Therefore, the re-pricing of USD in the past week seems to be a reflection of what we now see as a more ranging outlook for EUR/USD and GBP/USD.

Looking at the technicals, EUR/USD has picked up from 1.1845 but there is still the potential for further downside into the 1.17/1.18 support band. However, we would see this as range lows and a buying opportunity. For the bulls to regain control within the range now, there needs to be a move through 1.1950/1.2000 mid-range resistance. 

EURUSD technical analysis

On GBP/USD the corrective move has broken the primary uptrend and momentum has broken its bullish configuration. We see 1.3670/1.3800 as a support band now for a trading range between 1.3670/1.4240. We are buyers around 1.3670/1.3800 up towards 1.4000 which is now a mid-range pivot.

GBPUSD technical analysis

 

We still see USD/CAD as a sell into the USD strength

We believe that USD/CAD is the one major pair to use this USD rally as a significant opportunity. We still believe that the Bank of Canada is ahead of the Fed in its tightening cycle and this will help to fuel further CAD outperformance of USD (driving USD/CAD lower).

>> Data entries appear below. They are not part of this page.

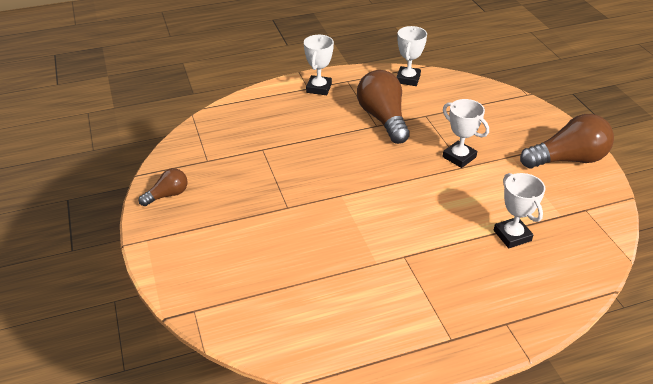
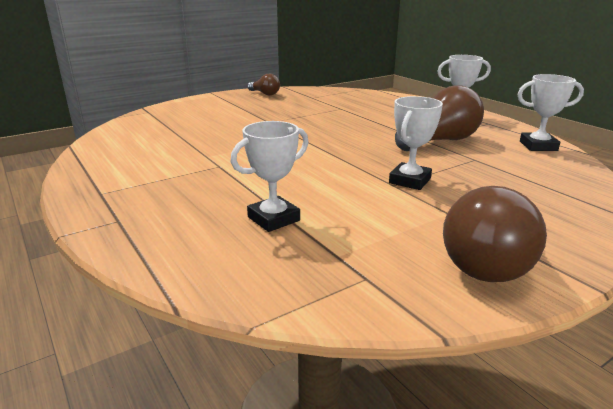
camera: 75 degrees right, 15 degrees down
(567, 159) = (491, 259): brown light bulb -> brown light bulb turned 60 degrees clockwise

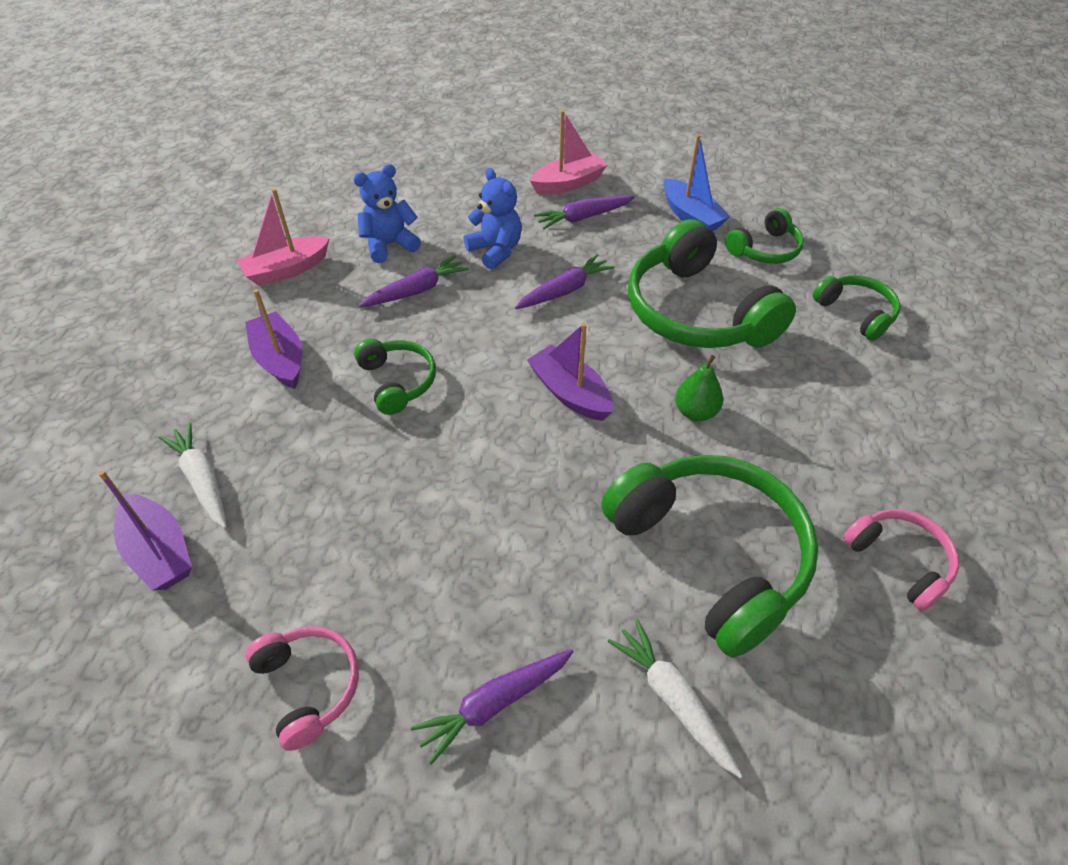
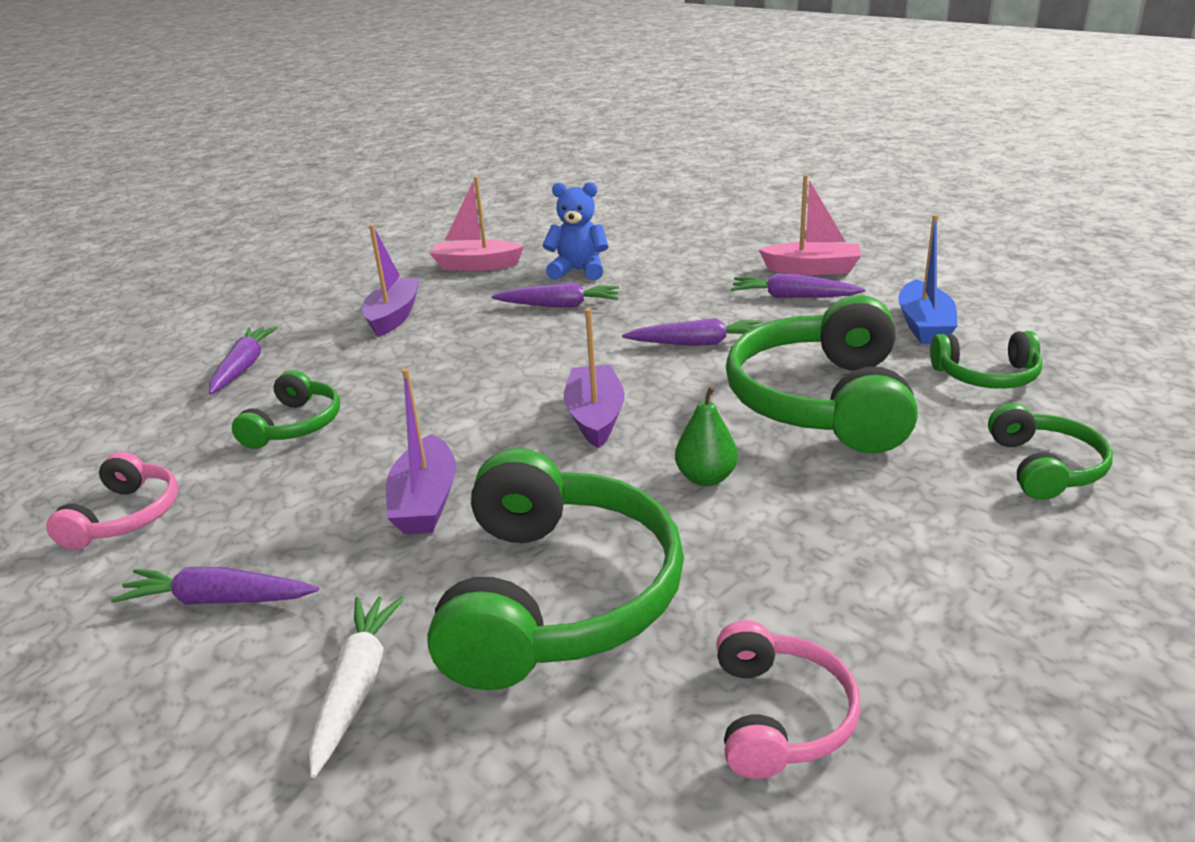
camera: 40 degrees right, 20 degrees down
(159, 552) = (162, 396): purple boat -> purple boat (425, 501)
(202, 480) = (244, 367): white carrot -> purple carrot
(397, 382) = (458, 358): green headphones -> green headphones (295, 425)
(495, 251) = (668, 298): blue teddy bear -> none

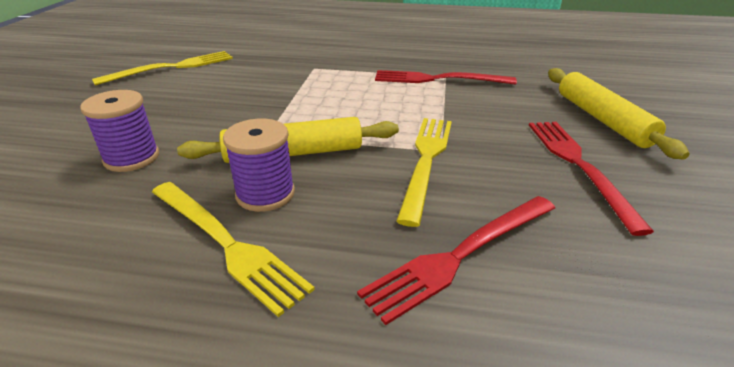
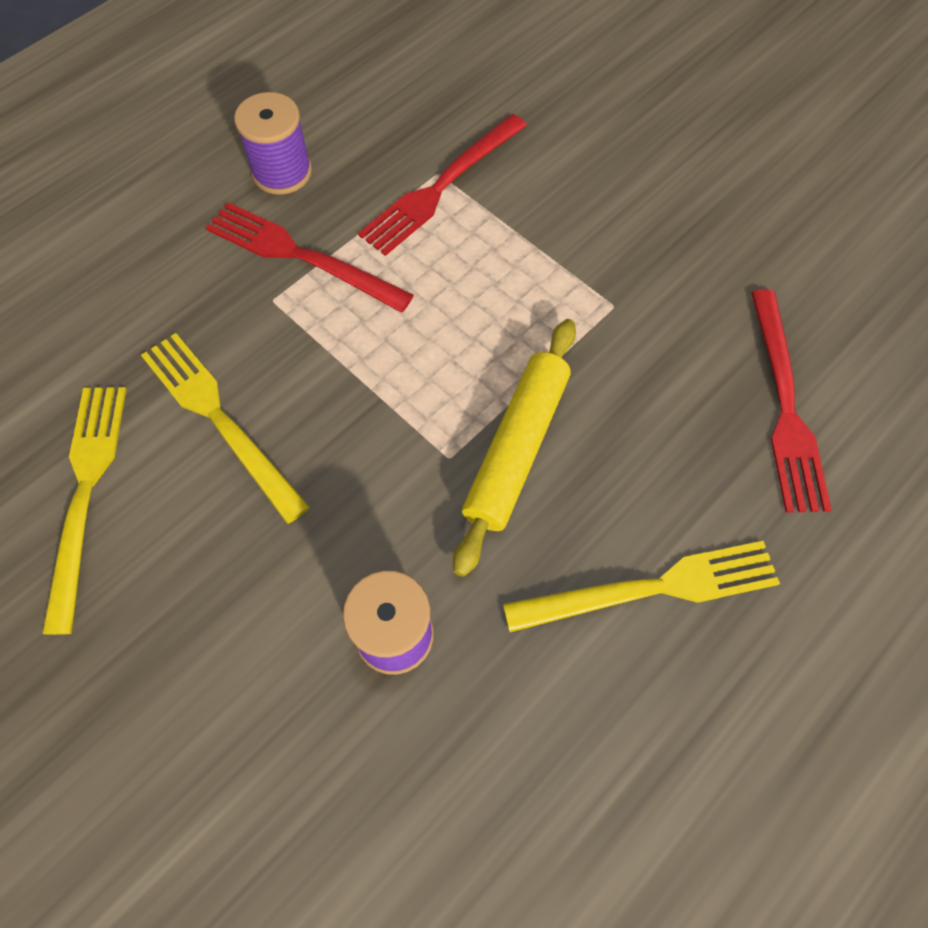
camera: 55 degrees left, 30 degrees up
(265, 194) = (585, 516): purple spool -> purple spool (282, 172)
(426, 161) = (626, 333): yellow fork -> yellow fork (220, 419)
(578, 165) = (723, 217): red fork -> red fork (301, 256)
(602, 119) = (660, 123): yellow rolling pin -> none

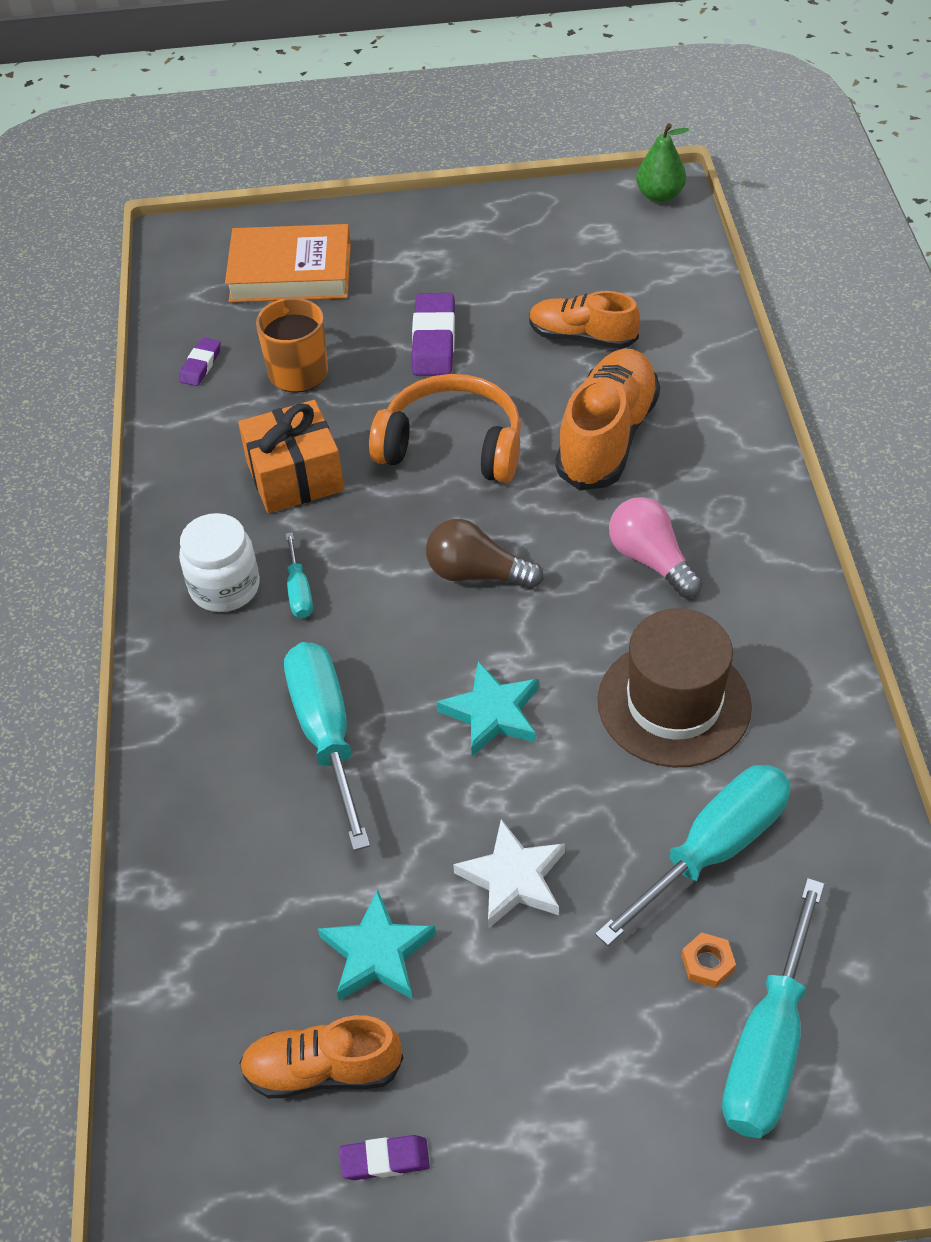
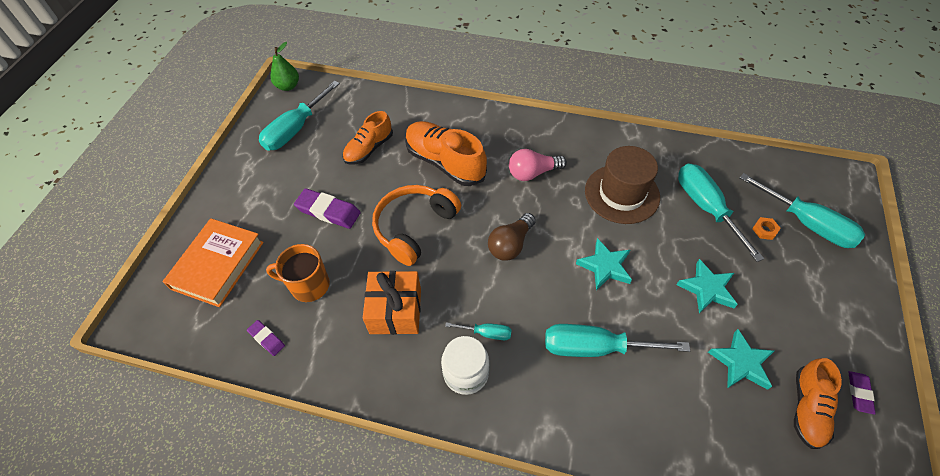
camera: 70 degrees left, 5 degrees up
(513, 878) = (707, 289): white star -> turquoise star
(573, 242) = (295, 129): none -> turquoise screwdriver

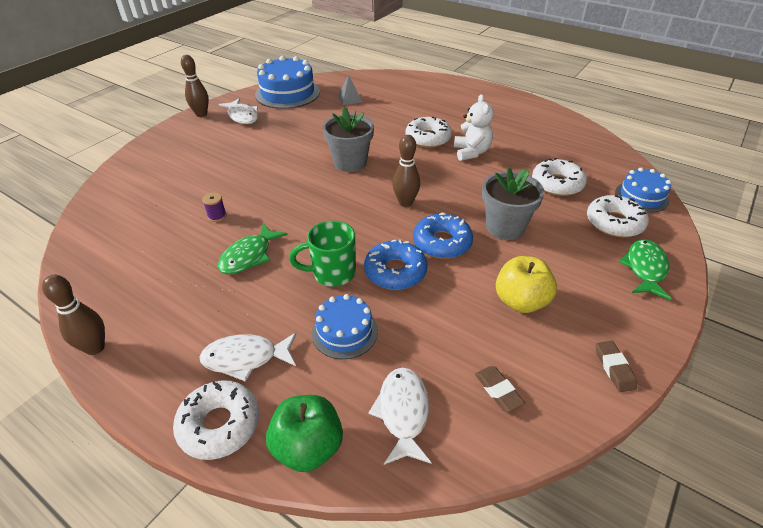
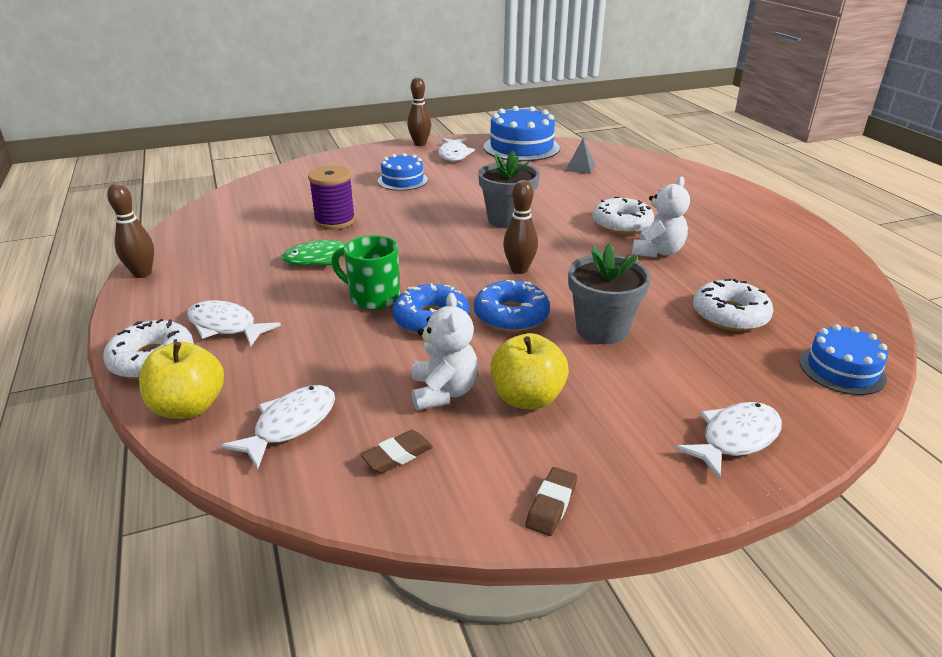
camera: 35 degrees right, 10 degrees down
(217, 216) = (335, 221): purple spool -> purple spool, size x2.06
(308, 447) = (189, 407): green apple -> yellow apple
(344, 332) = (324, 344): blue cake -> blue cake (402, 180)
(469, 325) = (443, 392): none -> white teddy bear
(498, 391) = (397, 455): brown eraser -> brown eraser turned 45 degrees clockwise
(614, 223) = (757, 379): white donut -> none
(645, 269) = (735, 439): green fish -> white fish

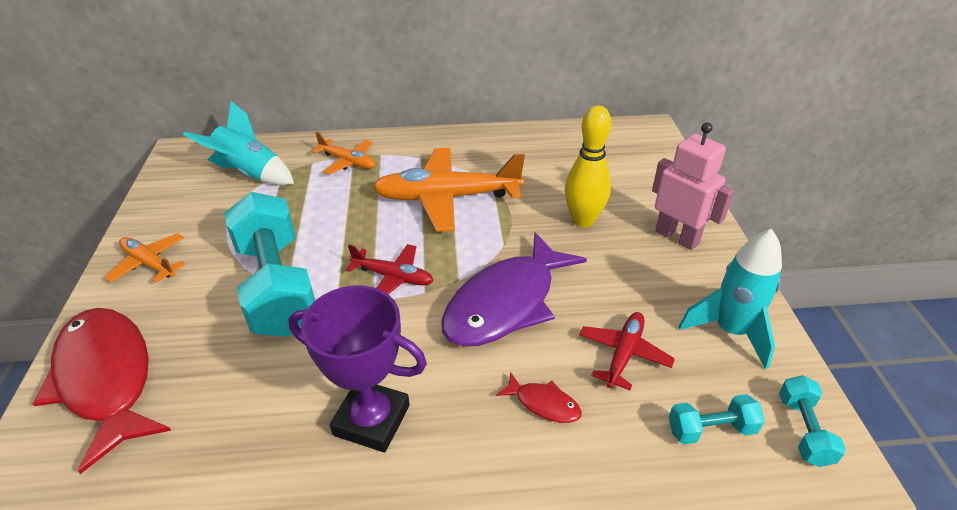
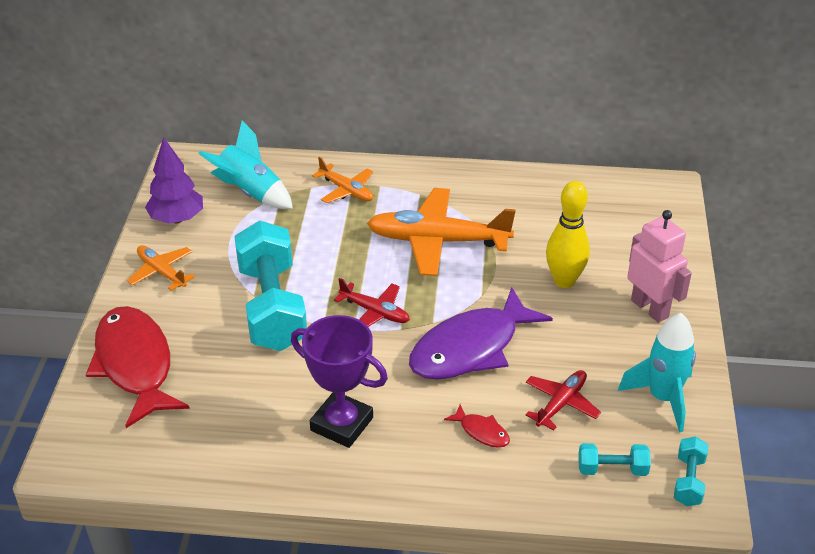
camera: 10 degrees right, 0 degrees up
(170, 207) = (177, 219): none -> purple tree

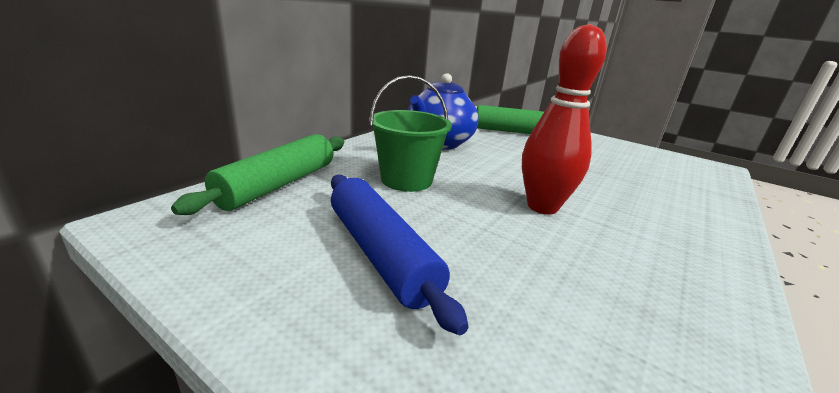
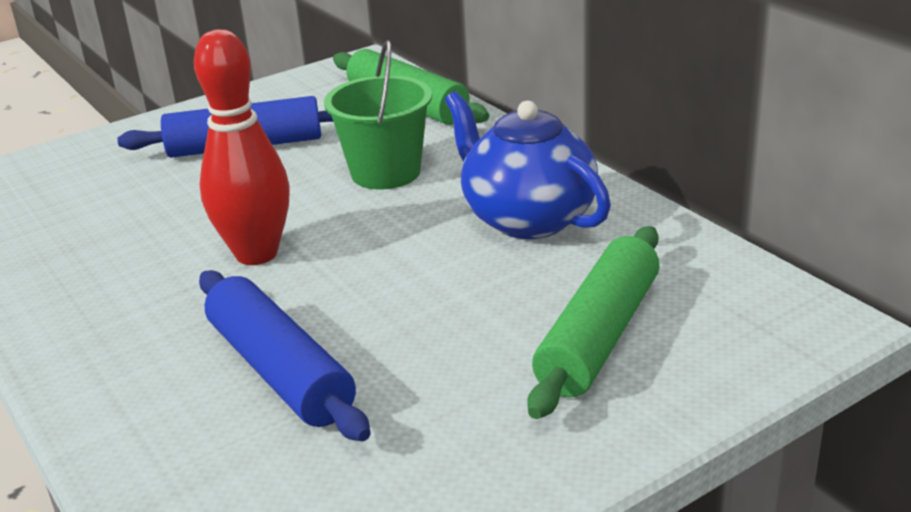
camera: 115 degrees right, 5 degrees up
(618, 181) = (280, 371): none -> blue rolling pin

Technically, USD/CAD rallies have consistently been sold into for several months. This swing higher is now into a key zone of resistance 1.2365/1.2590 which we believe is an area to look for the next selling opportunities for a move back towards 1.2000 in due course.

USDCAD technical analysis

  

Conclusion

The USD rally has changed the outlook on several major forex pairs. We see this rally on USD could still have some further room to run, but we believe that trading opportunities from this move are close.